M A Pech-Amsellem1, I Myara, I Pico, C Mazière, J C Mazière, N Moatti.   

Abstract

Modifications of LDL by the EA.hy 926 cell line were compared to those generated by human umbilical vein endothelial cells (HUVEC). Thiobarbituric acid reactive substances (TBARS) index values (TBARS sample/TBARS cell-free control ratio) were 2.64 +/- 0.18 (m +/- SE, n = 11) and 3.12 +/- 0.24 (n = 11), for HUVEC and EA.hy 926, respectively. The percentage of the most electronegative modified LDL fraction (fraction C), assessed by using an ion-exchange chromatographic method based on fast protein liquid chromatography (FPLC), represented 14 +/- 3% (n = 34) and 22 +/- 13% (n =10) of total modified LDL in HUVEC and EA.hy 926, respectively.
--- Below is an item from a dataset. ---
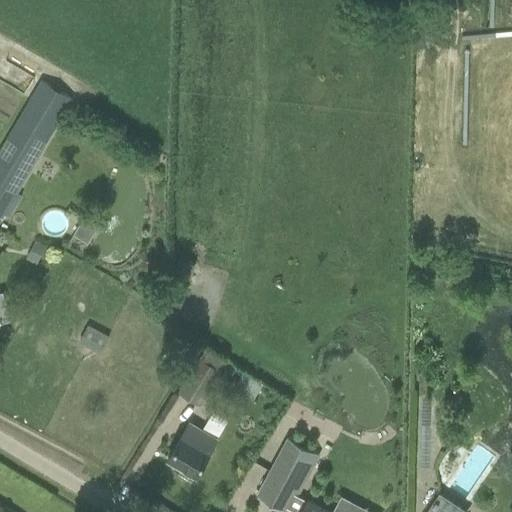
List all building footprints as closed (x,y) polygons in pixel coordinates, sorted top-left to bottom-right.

LDL modified by both cell lines showed increased agarose electrophoretic mobility and apo B100 fragmentation on SDS-PAGE. None of the results were significantly different between the two cell lines. Superoxide anion production was 0.12 +/- 0.04 (n = 11) and 0.07 +/- 0.01 nmol/min/mg cell protein (n = 11) in HUVEC and EA.hy 926, respectively. Cell-specific effects on LDL were abrogated in cysteine-free medium. Moreover, cell-modified LDL were similarly degraded by J774 macrophage-like cells. We conclude that EA.hy 926 cells are a good model for investigating endothelial cell-induced modifications of LDL. Advantages include ready availability and less individual variability than with HUVEC.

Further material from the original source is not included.